Precompiled binaries for Linux, Windows and Mac OS (Apple silicon) are also available under releases.

Finally, post can also be built from source, assuming Go is available locally, by running the following commands:

$ git clone https://github.com/Milover/post
$ cd post
$ go install

CLI usage

Usage:

post [run file] [flags]
post [command]

Available Commands:

completion  Generate the autocompletion script for the specified shell
graphfile   Generate graph file stub(s)
help        Help about any command
runfile     Generate a run file stub

Flags:

    --dry-run             check runfile syntax and exit
-h, --help                help for post
    --log-mem             log memory usage at the end of each pipeline
    --no-graph            don't write or generate graphs
    --no-graph-generate   don't generate graphs
    --no-graph-write      don't write graph files
    --no-output           don't output data
    --no-process          don't process data
    --only-graphs         only write and generate graphs, skip input, processing and output
    --skip strings        a list of pipeline IDs to be skipped during processing
-v, --verbose             verbose log output

Run file structure

post is controlled by a run file in YAML format file supplied as a CLI parameter. The run file usually consists of a list of pipelines, each defining 4 sections: input, process, output and graph. The input section defines input files and formats from which data is read; the process section defines operations which are applied to the data; the output section defines how the processed data will be output/stored; and the graph section defines how the data will be graphed.

Note: All file paths within the run file are evaluated using the run file's parent directory as the current working directory.

All sections are optional and can be omitted, defined by themselves, or as part of a pipeline. A special case is the template section, which cannot be defined as part of a pipeline.

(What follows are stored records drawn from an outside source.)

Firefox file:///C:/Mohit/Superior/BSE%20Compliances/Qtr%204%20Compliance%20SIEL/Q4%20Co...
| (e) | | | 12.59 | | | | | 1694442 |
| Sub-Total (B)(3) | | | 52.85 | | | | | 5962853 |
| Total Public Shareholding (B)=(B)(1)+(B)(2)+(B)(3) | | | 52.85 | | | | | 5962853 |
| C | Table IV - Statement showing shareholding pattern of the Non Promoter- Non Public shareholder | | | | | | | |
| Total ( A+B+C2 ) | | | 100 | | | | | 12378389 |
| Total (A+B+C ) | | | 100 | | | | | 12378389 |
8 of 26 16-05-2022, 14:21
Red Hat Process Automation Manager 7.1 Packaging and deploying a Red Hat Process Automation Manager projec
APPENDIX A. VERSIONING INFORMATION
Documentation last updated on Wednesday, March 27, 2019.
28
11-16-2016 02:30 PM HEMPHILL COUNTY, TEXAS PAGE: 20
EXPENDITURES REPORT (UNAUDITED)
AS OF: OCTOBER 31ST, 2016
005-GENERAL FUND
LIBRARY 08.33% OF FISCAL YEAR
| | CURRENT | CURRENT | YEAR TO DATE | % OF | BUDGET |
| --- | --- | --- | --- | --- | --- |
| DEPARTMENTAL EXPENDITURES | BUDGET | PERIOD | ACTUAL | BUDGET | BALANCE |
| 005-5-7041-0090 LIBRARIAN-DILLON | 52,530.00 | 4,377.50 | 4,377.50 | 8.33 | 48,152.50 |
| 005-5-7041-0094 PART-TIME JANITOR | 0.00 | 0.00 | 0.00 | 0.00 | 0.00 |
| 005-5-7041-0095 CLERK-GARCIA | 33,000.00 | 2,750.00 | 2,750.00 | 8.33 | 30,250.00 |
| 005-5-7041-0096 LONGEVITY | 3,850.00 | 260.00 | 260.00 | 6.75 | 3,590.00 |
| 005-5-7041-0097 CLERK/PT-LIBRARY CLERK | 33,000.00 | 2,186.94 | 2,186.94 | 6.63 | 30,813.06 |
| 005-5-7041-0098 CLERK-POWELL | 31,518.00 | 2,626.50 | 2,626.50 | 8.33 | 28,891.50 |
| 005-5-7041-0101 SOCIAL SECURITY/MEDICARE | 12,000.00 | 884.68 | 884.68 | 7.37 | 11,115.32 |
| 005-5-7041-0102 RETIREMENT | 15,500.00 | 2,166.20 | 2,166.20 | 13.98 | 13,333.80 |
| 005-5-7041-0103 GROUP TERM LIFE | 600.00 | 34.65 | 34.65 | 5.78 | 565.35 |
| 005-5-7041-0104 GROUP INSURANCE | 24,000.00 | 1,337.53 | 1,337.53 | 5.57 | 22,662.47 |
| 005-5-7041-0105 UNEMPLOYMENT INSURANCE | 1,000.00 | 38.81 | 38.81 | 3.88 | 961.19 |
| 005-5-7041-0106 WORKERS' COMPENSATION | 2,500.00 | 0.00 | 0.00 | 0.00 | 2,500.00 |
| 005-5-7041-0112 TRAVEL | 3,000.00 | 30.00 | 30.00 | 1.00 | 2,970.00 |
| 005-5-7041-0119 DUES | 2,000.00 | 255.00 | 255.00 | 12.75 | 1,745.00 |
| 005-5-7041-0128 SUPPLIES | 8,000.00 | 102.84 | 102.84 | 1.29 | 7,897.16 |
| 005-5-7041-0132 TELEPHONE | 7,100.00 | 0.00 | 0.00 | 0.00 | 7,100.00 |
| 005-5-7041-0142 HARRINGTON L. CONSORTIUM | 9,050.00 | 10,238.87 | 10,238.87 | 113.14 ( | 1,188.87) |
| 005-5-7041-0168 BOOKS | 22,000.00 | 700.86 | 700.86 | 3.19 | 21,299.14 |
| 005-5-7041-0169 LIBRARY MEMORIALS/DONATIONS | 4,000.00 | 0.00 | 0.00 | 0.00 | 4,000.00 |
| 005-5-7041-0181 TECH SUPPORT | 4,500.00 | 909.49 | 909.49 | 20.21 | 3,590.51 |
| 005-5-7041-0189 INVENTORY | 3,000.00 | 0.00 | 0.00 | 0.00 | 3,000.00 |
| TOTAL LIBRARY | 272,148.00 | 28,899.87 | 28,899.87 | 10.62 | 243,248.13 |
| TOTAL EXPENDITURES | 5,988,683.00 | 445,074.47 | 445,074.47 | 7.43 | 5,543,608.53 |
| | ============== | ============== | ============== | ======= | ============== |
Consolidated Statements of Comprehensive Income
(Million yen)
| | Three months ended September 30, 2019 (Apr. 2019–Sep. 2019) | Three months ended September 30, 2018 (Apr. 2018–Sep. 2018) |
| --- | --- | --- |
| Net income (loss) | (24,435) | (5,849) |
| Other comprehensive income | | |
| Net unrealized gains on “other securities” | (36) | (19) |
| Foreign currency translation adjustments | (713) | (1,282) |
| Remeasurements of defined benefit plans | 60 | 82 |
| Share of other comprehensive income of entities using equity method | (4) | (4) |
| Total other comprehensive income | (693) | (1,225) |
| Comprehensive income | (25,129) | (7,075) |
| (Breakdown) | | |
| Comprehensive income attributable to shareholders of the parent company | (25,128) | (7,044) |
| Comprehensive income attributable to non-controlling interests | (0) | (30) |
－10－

See Templates for a breakdown of their use.

A single pipeline has the following fields:

- id:
  input:
    type:
    fields:
    type_spec:
  process:
    - type:
      type_spec:
  output:
    - type:
      type_spec:
  graph:
    type:
      graphs:
  • id: the pipeline tag, used to reference the pipeline on the CLI; optional
  • input: the input section
    • type: input type; see Input for type descriptions
    • fields: field (column) names of the input data; optional
    • type_spec: input type specific configuration
  • process: the process section
    • type: process type; see Processing for type descriptions
    • type_spec: process type specific configuration
  • output: the output section
    • type: output type; see Output for type descriptions
    • type_spec: output type specific configuration
  • graph: the graph section
    • type: graph type; see Graphing for type descriptions
    • graphs: a list of graph type specific graph configurations

A simple run file example is shown below.

- input:
    type: dat
    fields: [x, y]
    type_spec:
      file: 'xy.dat'
  process:
    - type: expression
      type_spec:
        expression: '100*y'
        result: 'result'
  output:
    - type: csv
      type_spec:
        file: 'output/data.csv'
  graph:
    type: tex
    graphs:
      - name: xy.tex
        directory: output
        table_file: 'output/data.csv'
        axes:
          - x:
              min: 0
              max: 1
              label: '$x$'
            y:
              min: 0
              max: 100
              label: '$100 y$'
            tables:
              - x_field: x
                y_field: result
                legend_entry: 'result'

The example run file instructs post to do the following:

  1. read data from a DAT formatted file xy.dat and rename the fields (columns) to x and y
  2. evaluate the expression 100*y and store the result to a field named result
  3. output the data, now containing the fields x, y and result to a CSV formatted file output/data.csv, if the directory output does not exist, it will be created
  4. generate a graph using TeX in the output directory, using output/data.csv as the table (data) file, with x as the abscissa and result as the ordinate

For more examples see the examples/ directory.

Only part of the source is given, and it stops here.